Fish screens may be positive barriers (devices such as a perforated metal plate that physically prevents fish from passing) or behavioral barriers (devices that encourage fish to swim away). Most behavioral barriers are experimental and of unproven effectiveness.[2]: p. 4–19
Positive barriers are often effective at keeping aquatic organisms from entering a cooling system, but may also kill them by impinging them on the screens.[3] These barrier types are widely used and include:
Modified traveling screens
Fish handling and return systems
Horizontal, flat-plate screens with bypass water return systems
Cylindrical wedge wire screens
Fine-mesh screens
Fish net barriers.
Besides simply preventing fish from passing, fish screens are designed to minimize stress and injury that occur when fish impact the screen or are subjected to changes in water velocity and direction caused by the diversion.[2]: pp.4-3ff
The U.S. Environmental Protection Agency (EPA) has evaluated other barrier technologies and identified some as potentially effective, although not widely demonstrated (as of 2004):
Some fish screens are designed to protect a single species of fish (for example, salmon) and are not necessarily effective at protecting other fish species. Some screens are capable of protecting more than one species or type of life. Additionally, some screens may effectively protect juvenile and adult fish, but not fish eggs and larvae.[4]
The cost of a fish screen varies from thousands of US dollars for small, low-flow-rate screens to millions of US dollars in the case of very large custom-designed systems that filter a large flow of water. Maintenance costs can be significant, including repairs, removing trash, and adjusting the equipment for changes in stream conditions.

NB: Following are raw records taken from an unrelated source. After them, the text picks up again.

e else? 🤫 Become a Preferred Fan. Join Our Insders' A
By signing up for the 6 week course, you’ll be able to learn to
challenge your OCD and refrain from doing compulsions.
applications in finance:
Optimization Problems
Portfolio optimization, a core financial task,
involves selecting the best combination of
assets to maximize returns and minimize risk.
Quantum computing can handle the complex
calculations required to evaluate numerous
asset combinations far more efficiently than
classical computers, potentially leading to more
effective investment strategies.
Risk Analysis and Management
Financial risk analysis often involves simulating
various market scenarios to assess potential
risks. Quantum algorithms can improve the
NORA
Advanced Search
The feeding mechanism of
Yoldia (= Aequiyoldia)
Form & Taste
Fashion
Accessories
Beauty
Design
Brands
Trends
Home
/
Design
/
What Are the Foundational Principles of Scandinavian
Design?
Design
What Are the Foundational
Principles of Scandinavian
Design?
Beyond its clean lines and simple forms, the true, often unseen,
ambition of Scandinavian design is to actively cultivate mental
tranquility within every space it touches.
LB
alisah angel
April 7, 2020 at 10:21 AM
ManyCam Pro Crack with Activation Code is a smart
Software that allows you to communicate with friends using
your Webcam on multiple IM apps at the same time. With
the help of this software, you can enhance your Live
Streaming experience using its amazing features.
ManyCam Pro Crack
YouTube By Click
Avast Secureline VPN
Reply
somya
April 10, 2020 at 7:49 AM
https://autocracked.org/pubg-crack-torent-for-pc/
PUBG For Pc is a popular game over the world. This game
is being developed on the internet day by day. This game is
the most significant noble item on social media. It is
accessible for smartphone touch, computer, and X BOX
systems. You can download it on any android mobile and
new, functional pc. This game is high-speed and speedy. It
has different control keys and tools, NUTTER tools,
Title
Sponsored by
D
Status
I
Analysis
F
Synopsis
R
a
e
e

Non-industrial applications
For some low volume, non-industrial water diversion applications, there are screens available that have no moving parts, do not require electricity, and have very little need for maintenance.[5]
Impacts on aquatic life
Many power plants and other industries in the U.S. continue to use screens that impinge fish. For example, the cooling system at the Indian Point Energy Center in New York was claimed to kill over a billion fish eggs and larvae annually.[6] At the Bay Shore Power Plant in Ohio, 46 million fish were killed over an 18-month period.[3][7] Organisms that pass through the screens are killed or stressed (depending on the species) as they become entrained in the cooling system.[4] 208 million fish eggs and over 2 billion small and larval fish were entrained at the Bay Shore plant over the same 18 months.[7] EPA estimates that billions of fish and other organisms are killed each year in cooling water intakes.[8]
Legal requirements
In the United States, the National Marine Fisheries Service, a division of NOAA, mandates positive-barrier fishscreens in most new diversions from waterways where endangered or threatened fish species occur. Some existing unscreened diversions whose construction pre-dates fish-screen mandates are allowed to continue operating by grandfather rule.[citation needed]
The U.S. Clean Water Act requires EPA to issue regulations on industrial cooling water intake structures.[9] The agency issued regulations for new facilities in 2001 (amended 2003),[10] and for existing facilities in 2014.[11]